The move could save the state more than $500,000 per year, if the DOC could absorb the board’s six full-time positions and eliminate vacant positions elsewhere in the department to balance them out.
He said the state’s 1989 truth-in-sentencing law has made the board all but obsolete, as evidenced by a workload that has diminished dramatically over the last decade. In 2007, Danberg said, the board held only 46 hearings and paroled just seven inmates.
The board only has authority over inmates sentenced before June 30, 1990.
Those sentenced after that must have their terms evaluated by the court that heard their cases. In many instances, courts have little leeway in granting parole since the law requires prisoners to serve a certain percentage of their sentences.
Danberg said the board now has authority over approximately 300 prisoners, while DOC oversees the parole of approximately 21,000 inmates each year.
“We need to pick a point in time and say, ‘Enough is enough,’” Danberg said. “We’ve reached the point of diminishing return.”
However, Sen. Bruce C. Ennis, D-Smyrna, said the board is a vital independent arbiter that needs to stay in place.
“There is a need for the Board of Parole,” Ennis said. “The fact that it’s independent is important.”
The board’s five members are appointed by the governor to staggered four-year terms.
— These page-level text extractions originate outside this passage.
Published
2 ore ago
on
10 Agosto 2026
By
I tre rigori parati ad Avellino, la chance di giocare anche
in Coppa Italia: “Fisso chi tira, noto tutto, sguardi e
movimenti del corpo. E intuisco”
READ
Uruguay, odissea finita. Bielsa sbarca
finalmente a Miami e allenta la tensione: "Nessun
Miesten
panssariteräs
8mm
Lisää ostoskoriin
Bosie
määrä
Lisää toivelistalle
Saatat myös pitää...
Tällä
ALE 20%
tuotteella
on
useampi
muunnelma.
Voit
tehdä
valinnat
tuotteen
The longest-serving member of the board, William C. Pfeifer, first was appointed in 1970.
Danberg argued that the General Assembly essentially agreed to the eventual dissolution of the board when it passed the truth-in-sentencing law.
“Is there really a need for independence to deal with 46 out of 21,000 people?” he asked. “The decision has already been made by the General Assembly.”
Joint Finance Committee chairwoman Sen. Nancy Cook, D-Kenton, reminded Danberg that it would be unconstitutional to eliminate the board while its duly appointed members are in the midst of their terms.
Danberg said the non-appointed board staff could easily be moved around, and there are ways to keep the board members on until the expiration of their terms.
Committee vice chairman Rep. Dennis P. Williams, D-Wilmington North, said he thinks the issue could be resolved.
“We have enough attorneys to give us an opinion on how to do this constitutionally,” he said.